====== Estratto fornito
Forse i circoletti del centro-destra non sono materialmente collocabili nella capitale ma lo sono quelli del PD? Oppure il ministro intendeva alludere alla predilezione della tradizione craxista, di cui De Fusco sembra essere componente, per la “Milano da bere” piuttosto che per la Roma Capitale?

Inoltre sull’effettivo interessamento nei confronti di questo episodio da parte della politica ci sarebbe da porsi qualche dubbio, poiché la vicenda del Teatro di Roma è stata sfruttata dalle opposte fazioni al fine di trarne agevolazione e visibilità politica.
La maggioranza ha sfruttato la vicenda come cavicchio per muovere accuse ai partiti d’opposizione, bollandoli come forze politiche violente e anti-governative che cercano di rilanciare la loro immagine di partiti moderni, alternativi, tramite una campagna apparentemente moralista, mirata a riacquistare prestigio e credibilità. Dal canto loro le opposizioni fanno di tutto per rispecchiare questa narrazione.

Esse hanno mosso tutta una serie di accuse che, se interpretate in senso dialettico, hanno un carattere morale ma, alla luce dei fatti, in esse si riscontra un velato carattere di riassunzione egemonica in un contesto in cui il fronte d’opposizione tutto sta subendo una parziale ma progressiva perdita di consensi e di preminenza a livello politico ed
elettorale.
============
> _Attività da svolgere_
**A.** Secondo l'estratto fornito, quale vicenda le opposte fazioni hanno sfruttato per ottenere agevolazione e visibilità politica?
**B.** Elenca tutti i nomi propri di persone, partiti, città o istituzioni che compaiono nell'estratto fornito, nell'ordine in cui vi figurano.
**C.** Riassumi l'estratto fornito in due frasi.
Le righe non hanno alcun ruolo in questo lavoro.
====== Dati forniti
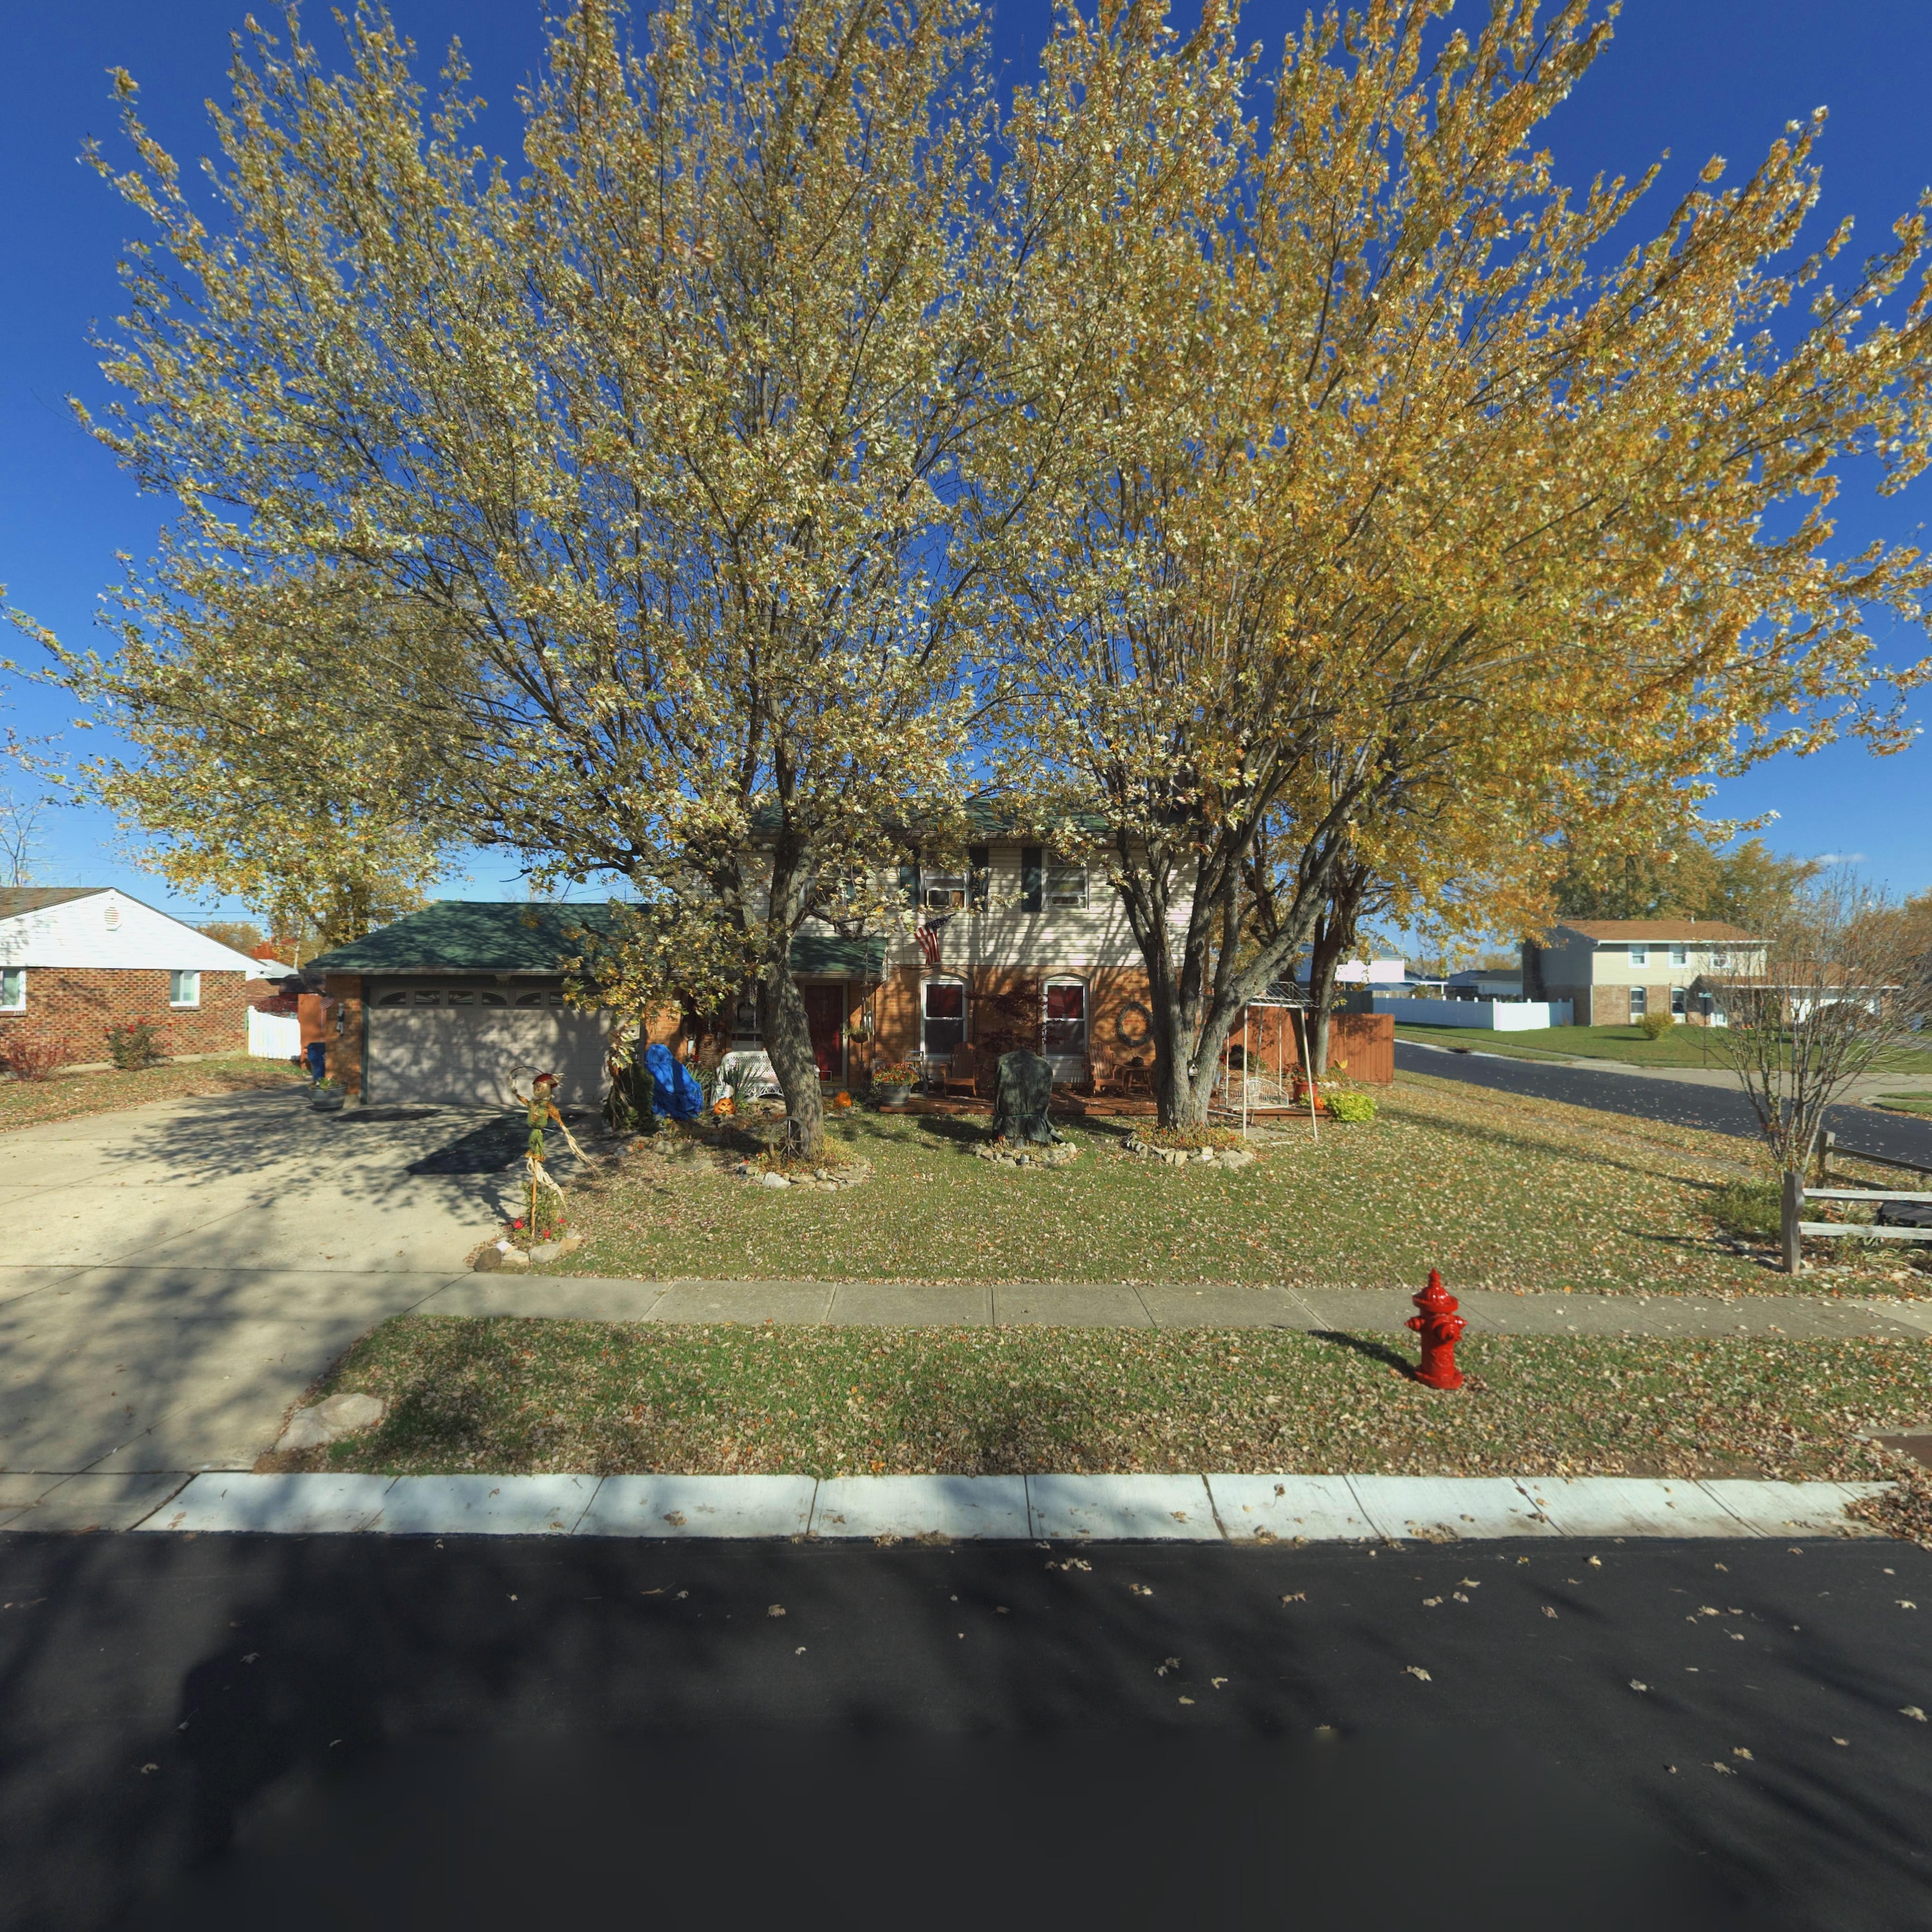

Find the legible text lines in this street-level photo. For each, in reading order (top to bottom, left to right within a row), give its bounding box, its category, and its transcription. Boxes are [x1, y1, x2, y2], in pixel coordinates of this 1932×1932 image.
============
> _Risultati per attività_
**A.** La vicenda del Teatro di Roma.

**B.** PD, De Fusco, Milano, Roma Capitale, Teatro di Roma

**C.** L'estratto mette in dubbio l'effettivo interessamento della politica per la vicenda del Teatro di Roma, che le opposte fazioni hanno sfruttato per trarne agevolazione e visibilità. La maggioranza se ne è servita per bollare le opposizioni come forze violente e anti-governative, mentre queste hanno mosso accuse di apparente carattere morale che celano un tentativo di riaffermazione egemonica, in una fase di progressiva perdita di consensi.